> **WHAT YOU WILL DO**:
Output each line of the data below exactly, omitting any image.

━━━━

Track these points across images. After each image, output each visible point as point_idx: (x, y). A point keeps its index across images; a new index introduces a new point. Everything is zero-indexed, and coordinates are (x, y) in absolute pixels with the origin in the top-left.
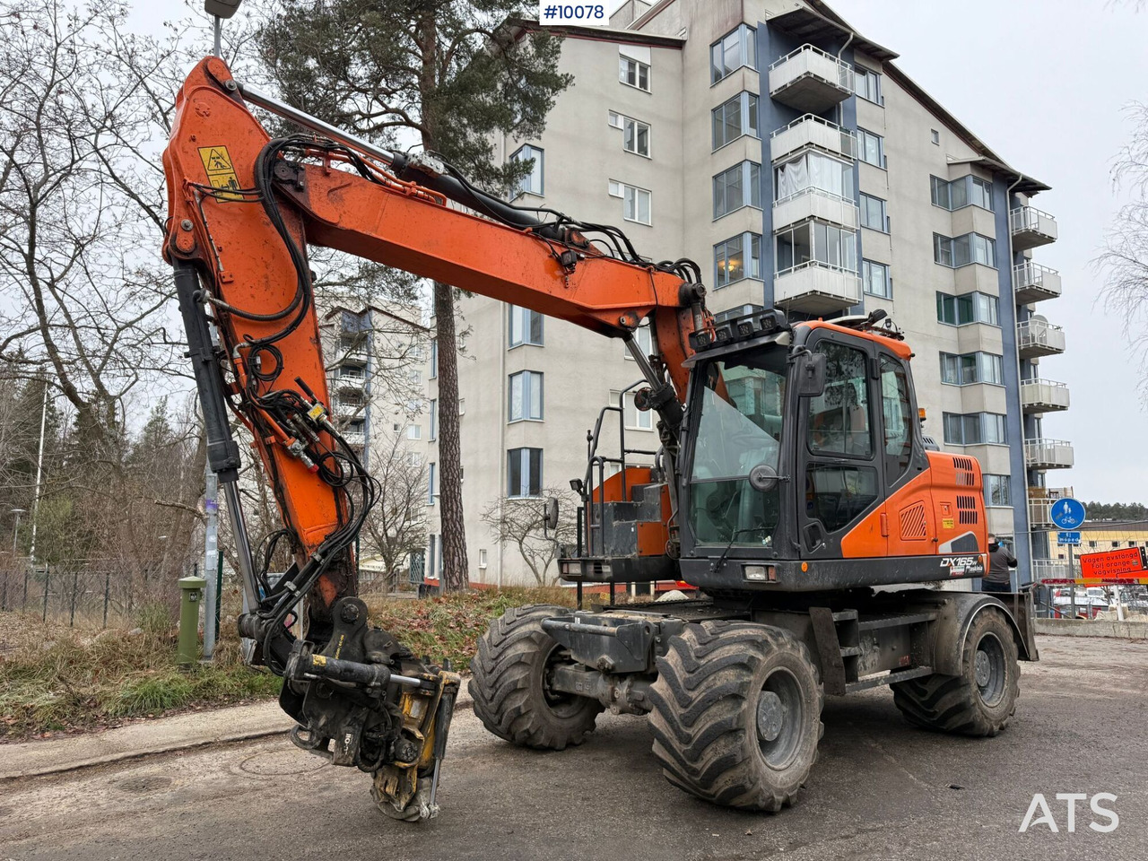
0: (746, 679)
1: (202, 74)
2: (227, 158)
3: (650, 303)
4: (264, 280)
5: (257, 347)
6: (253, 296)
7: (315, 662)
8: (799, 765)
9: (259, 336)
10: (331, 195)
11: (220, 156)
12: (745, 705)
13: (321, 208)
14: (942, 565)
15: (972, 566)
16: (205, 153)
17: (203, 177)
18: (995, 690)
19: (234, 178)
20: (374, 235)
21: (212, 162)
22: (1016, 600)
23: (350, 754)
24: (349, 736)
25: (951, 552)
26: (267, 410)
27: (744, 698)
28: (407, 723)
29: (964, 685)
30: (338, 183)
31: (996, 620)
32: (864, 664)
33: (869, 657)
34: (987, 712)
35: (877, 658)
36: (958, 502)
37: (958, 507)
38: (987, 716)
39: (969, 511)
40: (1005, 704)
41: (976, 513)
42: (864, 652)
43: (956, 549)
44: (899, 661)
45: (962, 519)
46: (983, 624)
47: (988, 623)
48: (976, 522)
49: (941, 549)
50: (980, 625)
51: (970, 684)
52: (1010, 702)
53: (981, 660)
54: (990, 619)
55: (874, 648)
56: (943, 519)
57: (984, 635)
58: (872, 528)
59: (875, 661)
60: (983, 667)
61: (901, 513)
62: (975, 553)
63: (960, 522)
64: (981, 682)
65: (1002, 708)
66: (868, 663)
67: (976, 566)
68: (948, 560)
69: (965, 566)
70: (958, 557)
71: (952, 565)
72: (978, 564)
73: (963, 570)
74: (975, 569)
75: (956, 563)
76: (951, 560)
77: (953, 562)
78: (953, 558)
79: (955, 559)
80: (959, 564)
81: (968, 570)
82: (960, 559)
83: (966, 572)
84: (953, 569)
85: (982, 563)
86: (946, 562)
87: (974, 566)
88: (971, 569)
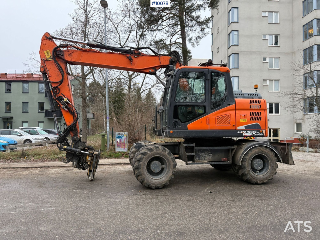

━━━━

> **WRITTEN RESPONSE**:
Track these points across images. After each image, output each visible point as point_idx: (x, y). A point keeps its index across images; a new index introduces a new point. Everything is zero-indexed, and coordinates are (x, y) in absolute pixels with the origin in the top-left.
0: (746, 679)
1: (202, 74)
2: (227, 158)
3: (650, 303)
4: (264, 280)
5: (257, 347)
6: (253, 296)
7: (315, 662)
8: (799, 765)
9: (259, 336)
10: (331, 195)
11: (220, 156)
12: (745, 705)
13: (321, 208)
14: (942, 565)
15: (972, 566)
16: (205, 153)
17: (203, 177)
18: (995, 690)
19: (234, 178)
20: (374, 235)
21: (212, 162)
22: (1016, 600)
23: (350, 754)
24: (349, 736)
25: (951, 552)
26: (267, 410)
27: (744, 698)
28: (407, 723)
29: (964, 685)
30: (338, 183)
31: (996, 620)
32: (864, 664)
33: (869, 657)
34: (987, 712)
35: (877, 658)
36: (958, 502)
37: (958, 507)
38: (987, 716)
39: (969, 511)
40: (1005, 704)
41: (976, 513)
42: (864, 652)
43: (956, 549)
44: (899, 661)
45: (962, 519)
46: (983, 624)
47: (988, 623)
48: (976, 522)
49: (941, 549)
50: (980, 625)
51: (970, 684)
52: (1010, 702)
53: (981, 660)
54: (990, 619)
55: (874, 648)
56: (943, 519)
57: (984, 635)
58: (872, 528)
59: (875, 661)
60: (983, 667)
61: (901, 513)
62: (975, 553)
63: (960, 522)
64: (981, 682)
65: (1002, 708)
66: (868, 663)
67: (976, 566)
68: (948, 560)
69: (965, 566)
70: (958, 557)
71: (952, 565)
72: (978, 564)
73: (963, 570)
74: (975, 569)
75: (956, 563)
76: (951, 560)
77: (953, 562)
78: (953, 558)
79: (955, 559)
80: (959, 564)
81: (968, 570)
82: (960, 559)
83: (966, 572)
84: (953, 569)
85: (982, 563)
86: (946, 562)
87: (974, 566)
88: (971, 569)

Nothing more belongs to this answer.